Greg Davis, a resident since 1981, touted his involvement in selling lots in Holiday Island since 1983 -- a time when there was very little here. He considers that experience and his past three years as commissioner, during which he was often the minority in 4-to-1 decisions, as his main contributions to the community.
Dan Kees serves as a coordinator for the Holiday Island Hikers and volunteers in Christmas lighting work. He was scheduled to meet the next day with representatives from the National Park Service to discuss ideas for developing more trails in Holiday Island.
Next was the question of what to do about HISID's subsidizing of the two golf courses, clubhouse and restaurant. That was followed later by the question "would you rather close a golf course or a swimming pool?"
Davis disagreed with the $300,000 annual cost to property owners that was put forth in the question. Davis said the actual cost would likely go up substantially in next year's budget. He is against closing golf courses, citing a possibility of lawsuits following the closure of amenities. He said he would very much like to see the golf courses here leased to a management company like Troon Golf that manages golf in Hot Springs Village. Davis admits finding such a leasing deal is difficult and would take time.
Kees disagreed with Davis by saying he had seen no numbers indicating an increase in the golf deficit. He did agree there should be no closures of golf courses and predicted that if any amenity is closed now because of revenue then it would only be a matter of time before the district would be looking at closing another. According to Kees, part of the solution needs to be having golfers pay more for the sport.
Bischoff said he would not like to close a golf course but was willing to put anything on the table for logical analysis.
"The question is not do we need golf but how much do we need," he said. He went on to cite a nationwide decline in the sport -- an idea that even golf legend Arnold Palmer has acknowledged.

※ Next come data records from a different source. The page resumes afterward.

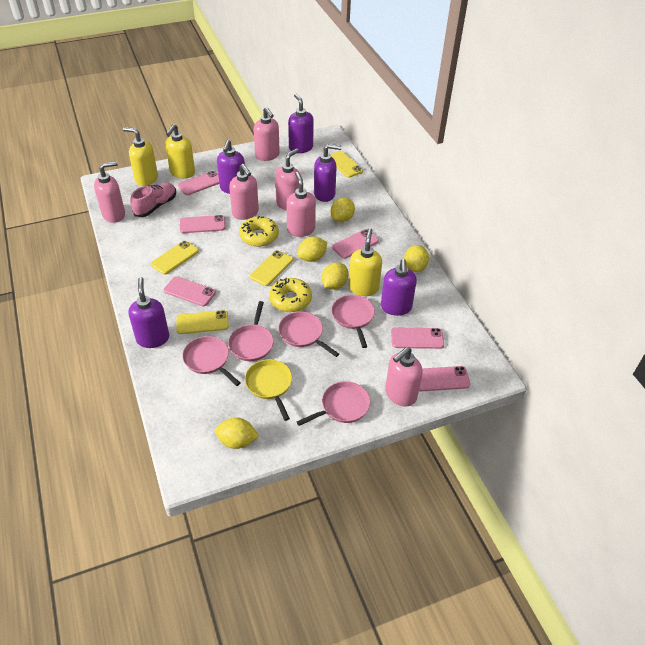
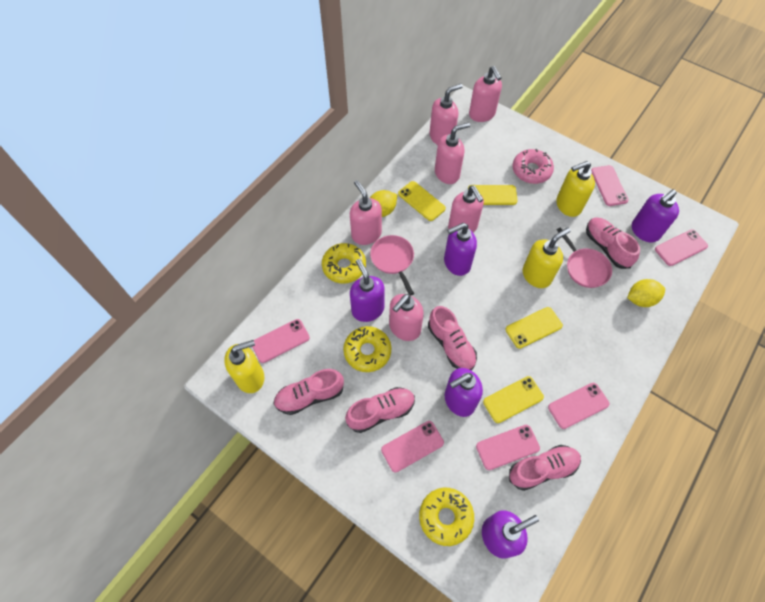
pink donut: 0 -> 1
pink pan: 5 -> 2
pink shoe: 1 -> 5
yellow donut: 2 -> 3
yellow lemon: 5 -> 2
yellow pan: 1 -> 0

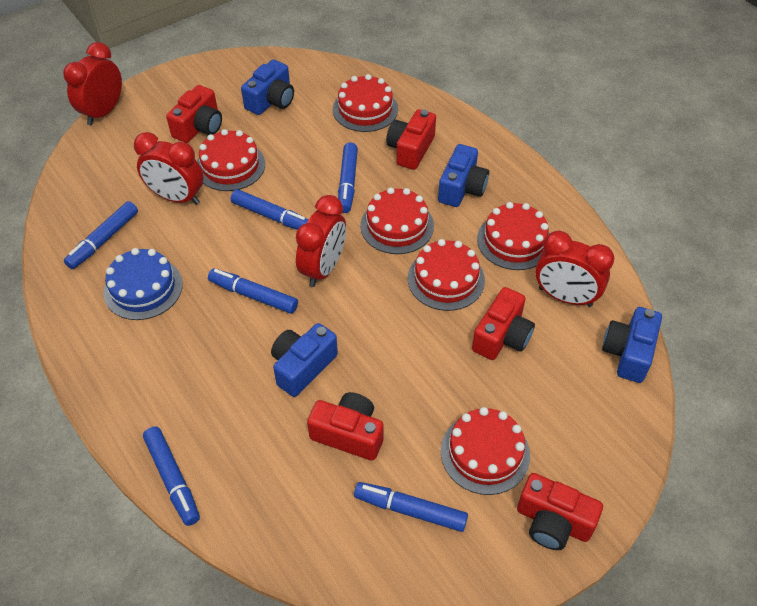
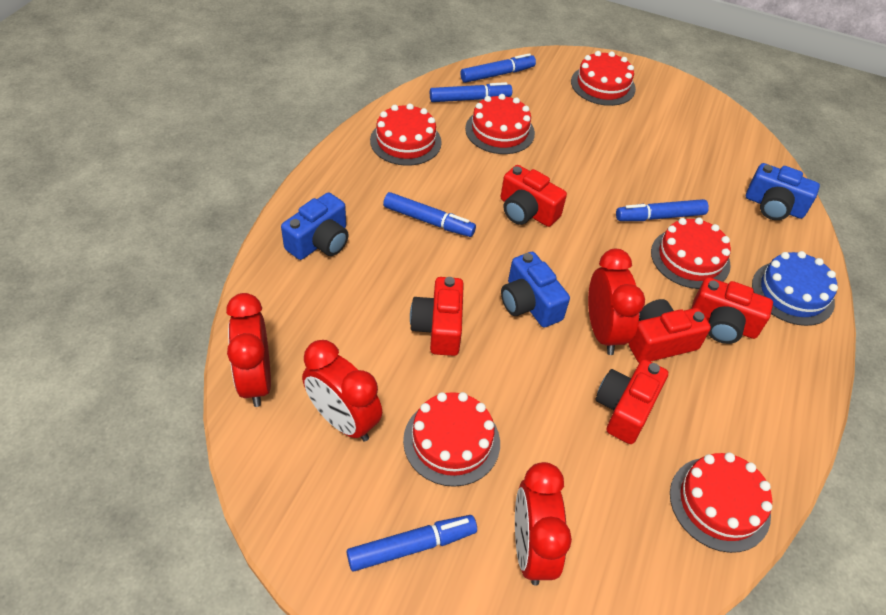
blue camera: 4 -> 3
blue marker: 6 -> 5

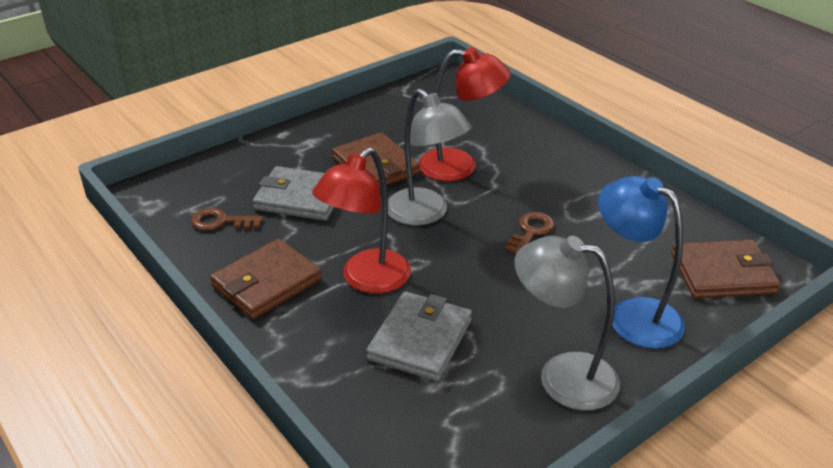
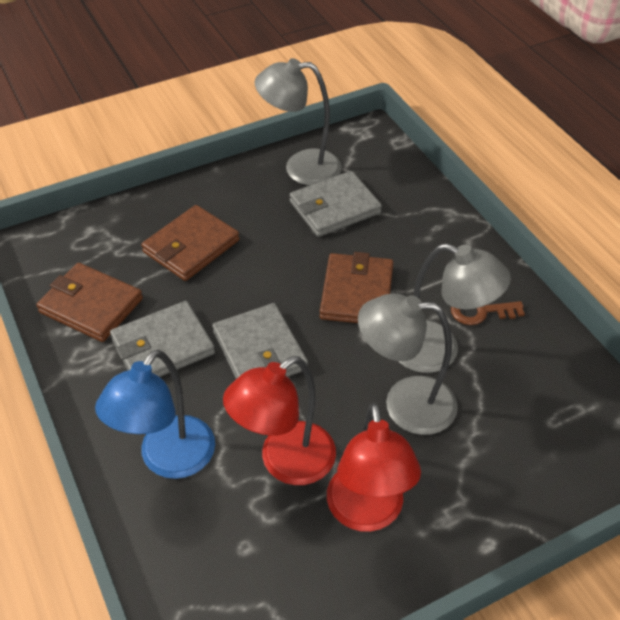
brown key: 2 -> 1
grey lamp: 2 -> 3
grey wallet: 2 -> 3

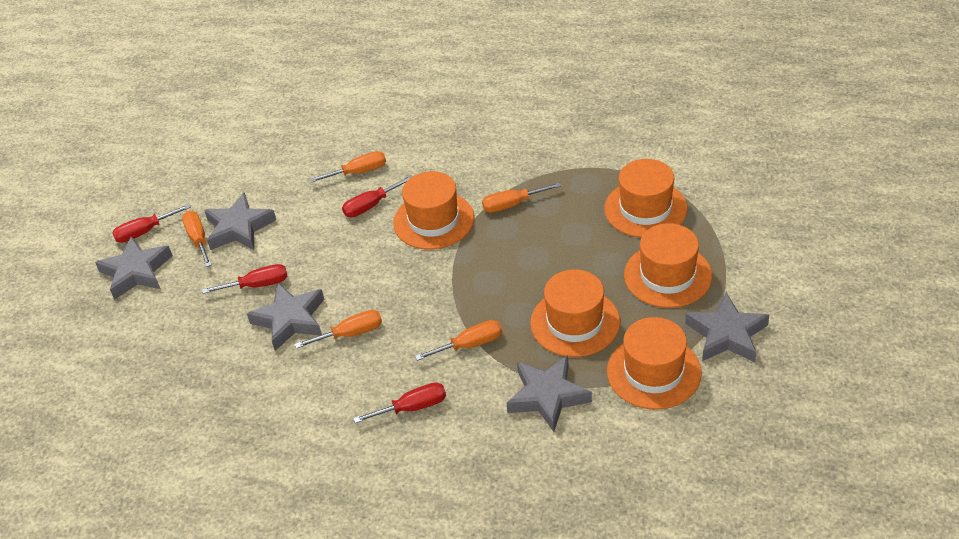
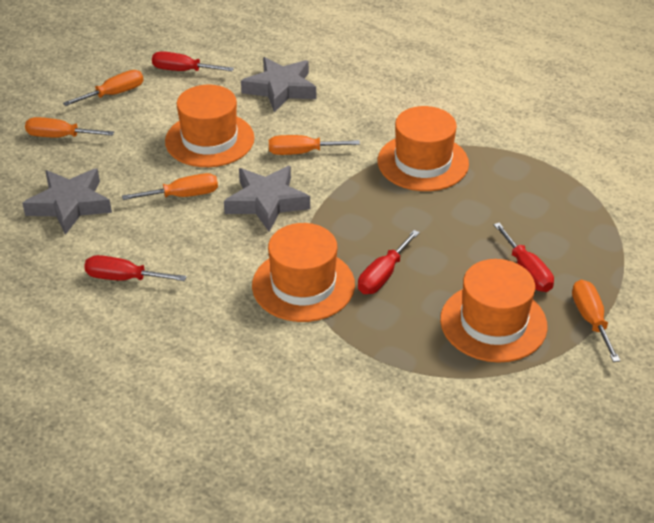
grey star: 5 -> 3
orange hat: 5 -> 4

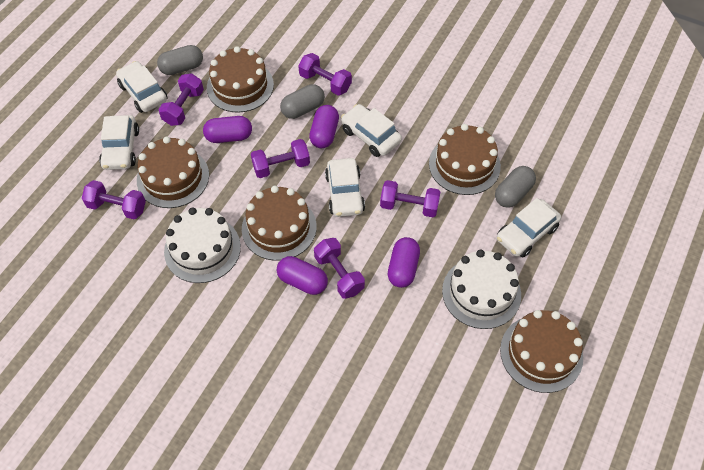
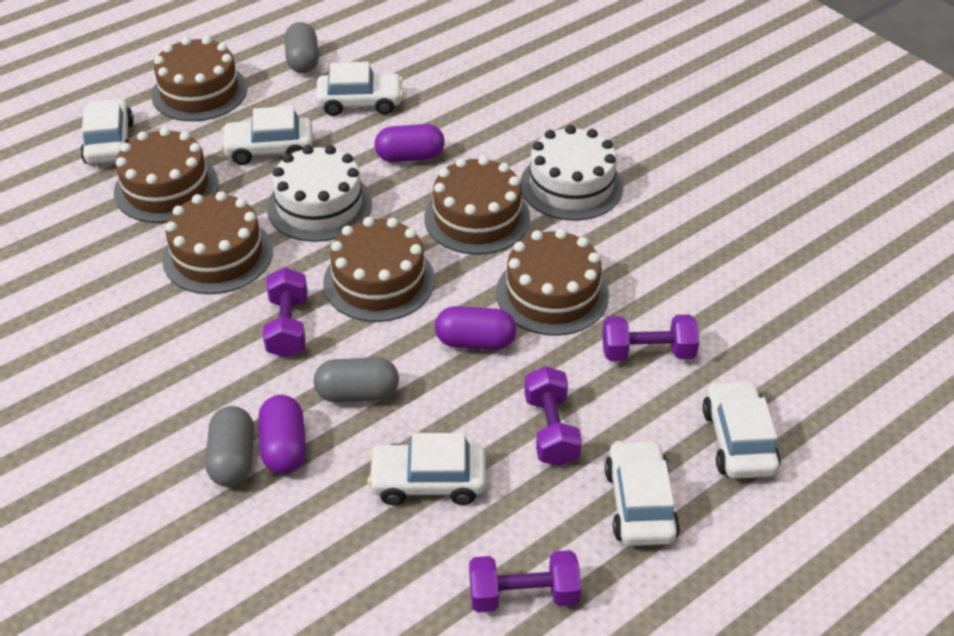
brown cake: 5 -> 6
purple capsule: 4 -> 3
purple dumbbell: 6 -> 4
white car: 5 -> 6

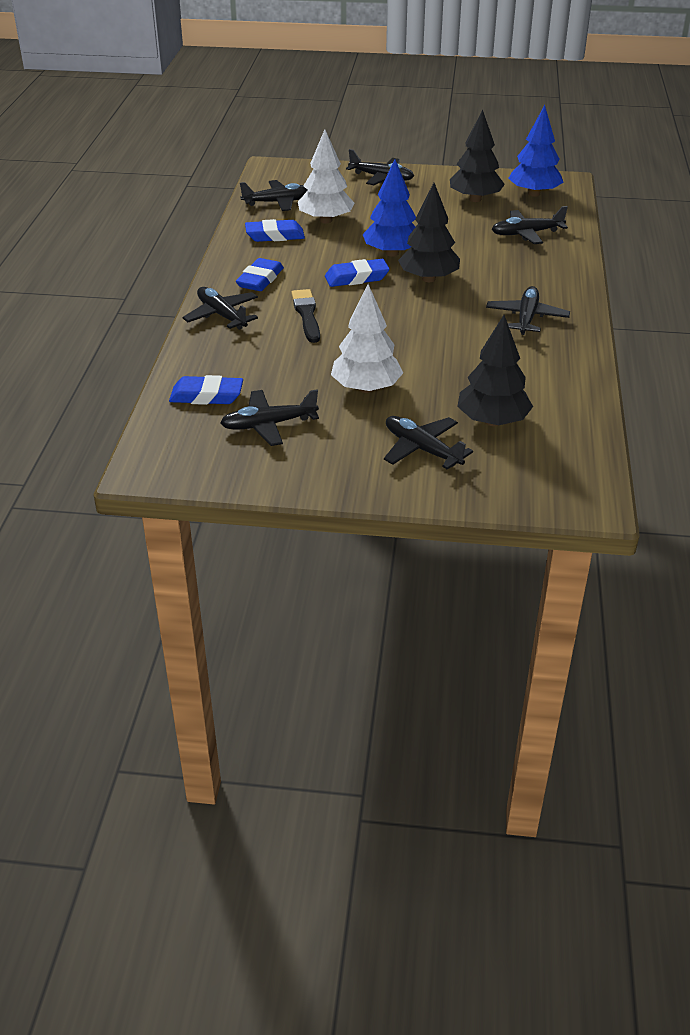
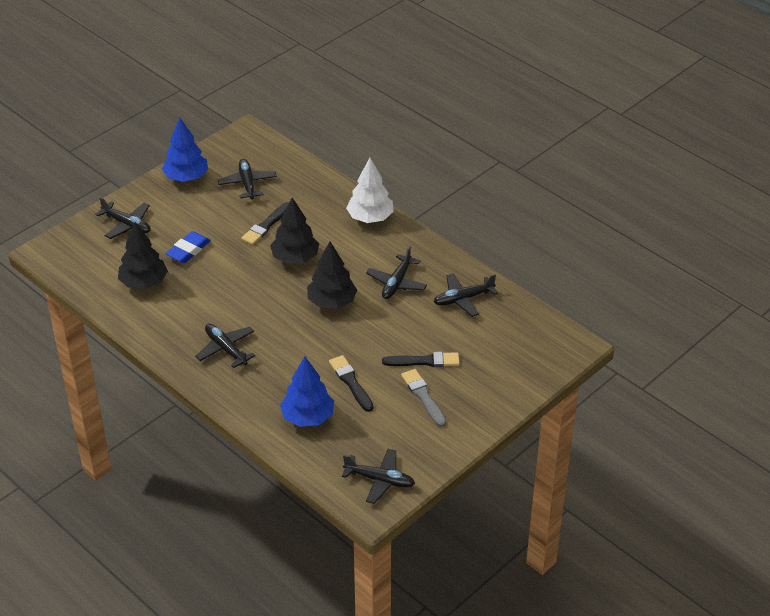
black brush: 1 -> 3
black plane: 7 -> 6
blue eraser: 4 -> 1
grey brush: 0 -> 1
white tree: 2 -> 1

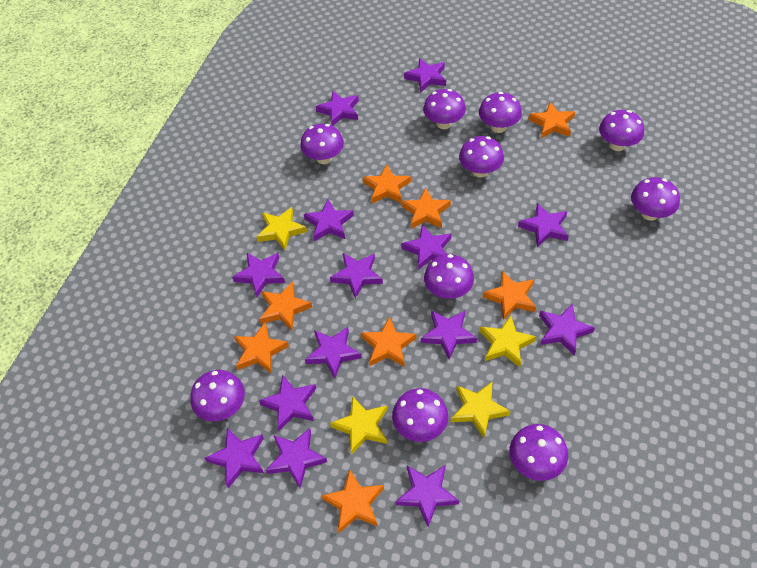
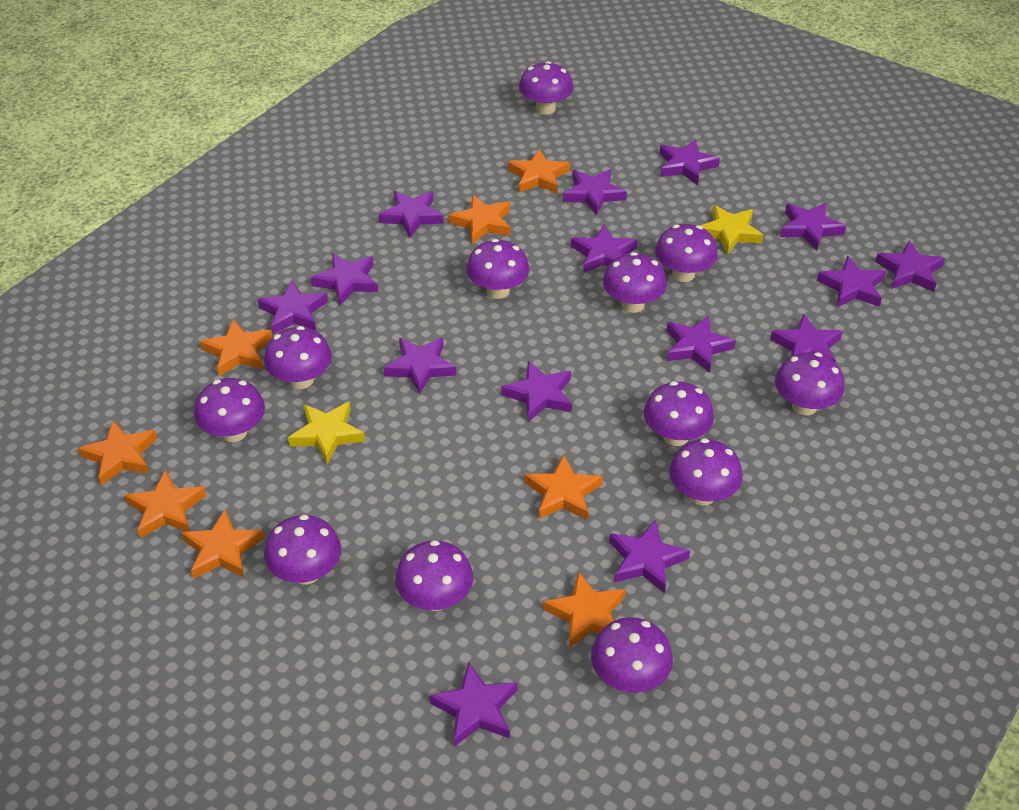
purple mushroom: 10 -> 12
purple star: 14 -> 15
yellow star: 4 -> 2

Are other suburban improvement districts addressing these same problems more efficiently? That led into comparisons with SIDs that have incorporated.
Kees said Cherokee Village seems to be incorporating with some success. He said later that someday Holiday Island might have to incorporate, but that more data was needed on the benefits of incorporation. Also there is the question of a $5 million sewer plant bond that must be addressed. "You can't just dissolve a SID that owes money," Kees said.
Bischoff's take on incorporation was blunt.
"We are going to become a city," he said. "Let's get it over with."
Davis said Point Royale SID seems to be doing well but is paying much higher assessments to do so. He cautioned against pricing potential property buyers out of the market in Holiday Island. On incorporation Davis said later that SIDs get into trouble by retaining parts of SID infrastructures like property owners associations. He likened that to a community insisting upon having two governments.
All three candidates seemed to agree that Holiday Island has tremendous assets in scenic beauty and in the fact that it is the only SID in the state with water and sewer to every lot. They also agreed that there are revenue problems caused by approximately 1,700 property owners who simply stopped paying assessments after the recent economic downturn. Selling those lots to convert them back into assessment-generating properties will probably remain a goal in Holiday Island for some time to come.
Kees is a Vietnam veteran who purchased two lots here in 2007 and has lived here since 2013. He has a bachelor of science degree in industrial technology and spent 40 years in manufacturing. His largest plant had 450 employees and $75 million in annual sales.
Bischoff has lived in Holiday Island for 11 years and is a Navy veteran and a certified nuclear power engineer and operator. He has a master's degree in business administration with emphasis in marketing. He is a licensed real-estate broker and has worked in large scale agriculture, retail merchandising, marketing and sales
Davis attended Bentonville High School and studied at Arkansas Tech University from 1980-1983. He has been a licensed real-estate agent/broker in Holiday Island since 1983 and has served as owner/operator of Holiday Island Realty since 1998. He is a three-year incumbent.